@shitwithsugaron I agree with everyone else (and your mum). It really does sound like MrB’s MH issues are taking over the relationship, and he is using them as an excuse. And, to some extent, a way of controlling you. The fact that you can’t actually discuss it with him without him saying ‘I told you I was useless etc’ is a big problem.
I’m a bit concerned that you’ll end up walking on eggshells and always accommodating him. You’re only 3 months in: should it be this tough?
As you know, my ex had (has) MH issues (he’s also a shit, but the MH issues combine very badly with that). It was very difficult to live with and it really came to dominate everyone’s life. His refusal to accept that’s what was happening or to take responsibility for the effects of his actions was intolerable.
I know you are inclined to be supportive, and you genuinely care about MrB but his MH issues are his to deal with. Right now it sounds like he’s almost outsourcing them to you and you have to manage his MH for him.

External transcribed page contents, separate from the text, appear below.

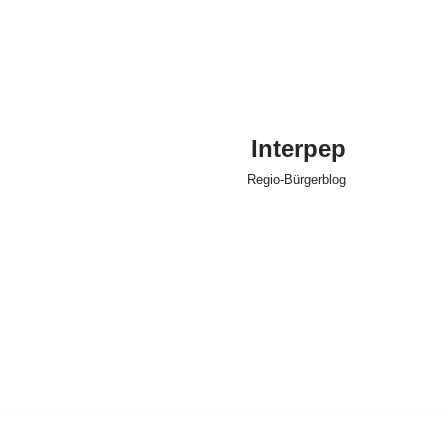
Interpep
Regio-Bürgerblog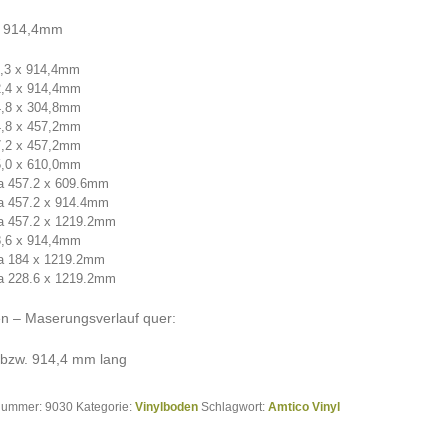
x 914,4mm
4,3 x 914,4mm
2,4 x 914,4mm
4,8 x 304,8mm
4,8 x 457,2mm
7,2 x 457,2mm
5,0 x 610,0mm
a 457.2 x 609.6mm
a 457.2 x 914.4mm
a 457.2 x 1219.2mm
8,6 x 914,4mm
ra 184 x 1219.2mm
a 228.6 x 1219.2mm
n – Maserungsverlauf quer:
 bzw. 914,4 mm lang
lnummer:
9030
Kategorie:
Vinylboden
Schlagwort:
Amtico Vinyl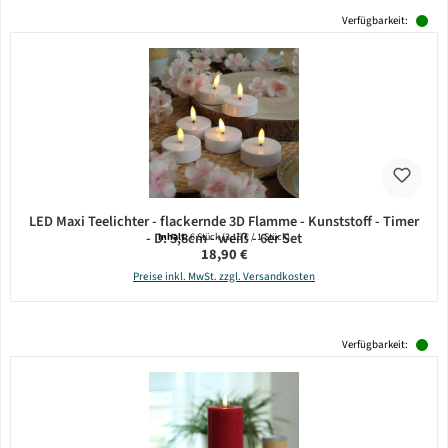
Verfügbarkeit:
LED Maxi Teelichter - flackernde 3D Flamme - Kunststoff - Timer
- D: 5,8cm - weiß - 6er Set
Inhalt:
6 Stück
(3,15 € / 1 Stück)
Regulärer Preis:
18,90 €
Preise inkl. MwSt. zzgl. Versandkosten
Verfügbarkeit: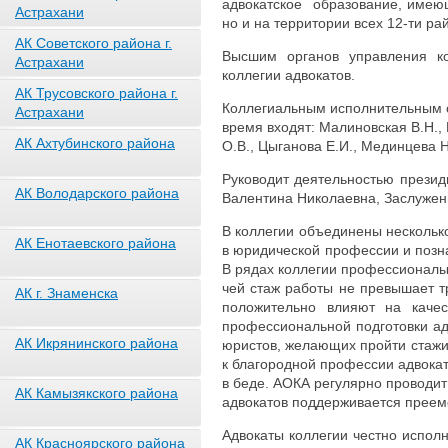
адвокатское образование, имеющ
Астрахани
но и на территории всех 12-ти ра
АК Советского района г.
Высшим органов управления к
Астрахани
коллегии адвокатов.
АК Трусовского района г.
Коллегиальным исполнительным о
Астрахани
время входят: Малиновская В.Н., 
АК Ахтубинского района
О.В., Цыганова Е.И., Мединцева Н
Руководит деятельностью презид
АК Володарского района
Валентина Николаевна, Заслужен
В коллегии объединены несколь
АК Енотаевского района
в юридической профессии и позн
В рядах коллегии профессионалы 
чей стаж работы не превышает т
АК г. Знаменска
положительно влияют на каче
профессиональной подготовки ад
АК Икрянинского района
юристов, желающих пройти стажир
к благородной профессии адвокат
в беде. АОКА регулярно проводит
АК Камызякского района
адвокатов поддерживается преем
Адвокаты коллегии честно испол
АК Красноярского района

If he knows he has issues with social skills and self-esteem, he needs to be dealing with. He shouldn’t be constantly accusing you of being angry or passive aggressively going home unwell because you dared to cook dinner while talking to him. Nor should he be shutting you down with a pile of self pity when you try to discuss things. These are things that he should be working on with his therapist and reassuring you that he is. He shouldn’t be trying to make it your problem.
If it were a LTR, then obviously this is exactly what you go to counselling together about. But at 3 months in, should the need for counselling be something that ever enters anyone’s mind?

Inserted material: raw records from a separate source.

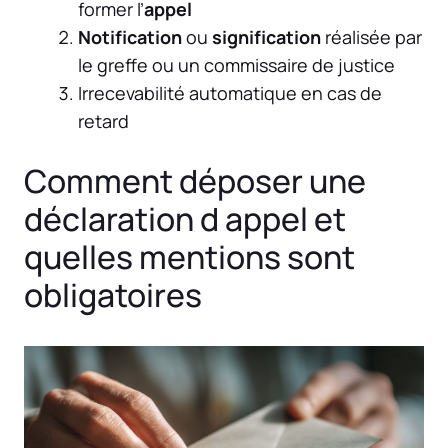
former l’
appel
Notification
ou
signification
réalisée par
le greffe ou un commissaire de justice
Irrecevabilité automatique en cas de
retard
Comment déposer une
déclaration d appel et
quelles mentions sont
obligatoires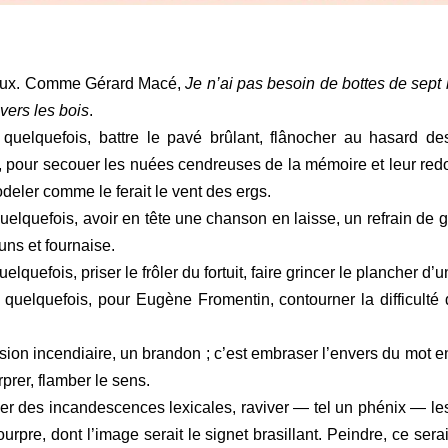
s yeux. Comme Gérard Macé,
Je n’ai pas besoin de bottes de sept 
vers les bois
.
e, quelquefois, battre le pavé brûlant, flânocher au hasard d
e, pour secouer les nuées cendreuses de la mémoire et leur red
deler comme le ferait le vent des ergs.
quelquefois, avoir en tête une chanson en laisse, un refrain de ga
ns et fournaise.
quelquefois, priser le frôler du fortuit, faire grincer le plancher 
e, quelquefois, pour Eugène Fromentin, contourner la difficult
ion incendiaire, un brandon ; c’est embraser l’envers du mot en 
rprer, flamber le sens.
yer des incandescences lexicales, raviver — tel un phénix — le
urpre, dont l’image serait le signet brasillant. Peindre, ce ser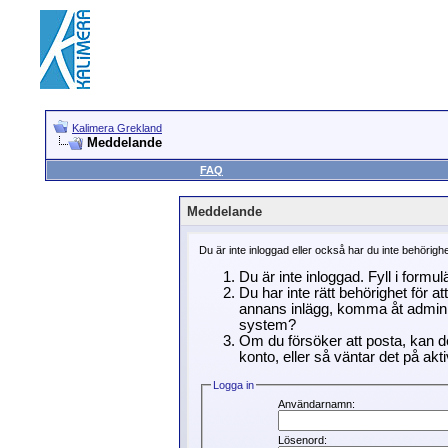
Kalimera Grekland
Meddelande
FAQ
Meddelande
Du är inte inloggad eller också har du inte behörigh
Du är inte inloggad. Fyll i formu
Du har inte rätt behörighet för a
annans inlägg, komma åt adminin
system?
Om du försöker att posta, kan de
konto, eller så väntar det på akti
Logga in
Användarnamn:
Lösenord: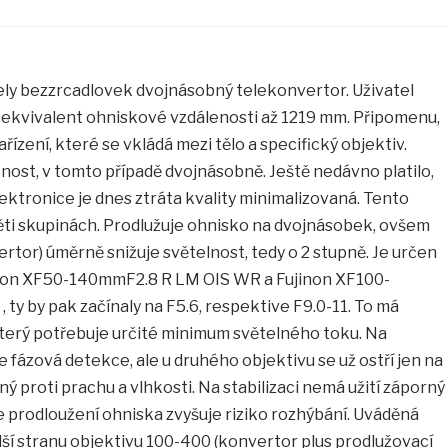
dely bezzrcadlovek dvojnásobný telekonvertor. Uživatel
t ekvivalent ohniskové vzdálenosti až 1219 mm. Připomenu,
řízení, které se vkládá mezi tělo a specifický objektiv.
ost, v tomto případě dvojnásobně. Ještě nedávno platilo,
 elektronice je dnes ztráta kvality minimalizovaná. Tento
ěti skupinách. Prodlužuje ohnisko na dvojnásobek, ovšem
rtor) úměrně snižuje světelnost, tedy o 2 stupně. Je určen
inon XF50-140mmF2.8 R LM OIS WR a Fujinon XF100-
y by pak začínaly na F5.6, respektive F9.0-11. To má
který potřebuje určité minimum světelného toku. Na
 fázová detekce, ale u druhého objektivu se už ostří jen na
ný proti prachu a vlhkosti. Na stabilizaci nemá užití záporný
že prodloužení ohniska zvyšuje riziko rozhýbání. Uváděná
ší stranu objektivu 100-400 (konvertor plus prodlužovací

One of my concerns is that this is the easy bit and the bit where he’s on his best behaviour. And this is what you’re getting. I do worry about what he’ll be like if you lived together etc.
Even my ex managed to pretend to be relatively normal 3 months in. Well, actually there were some red flags I’d ignored. But nothing like you’re currently dealing with.
You deserve to be really happy @shitwithsugaron. It’s probably the right time to be thinking about whether the reality of life with MrB is actually going to achieve that.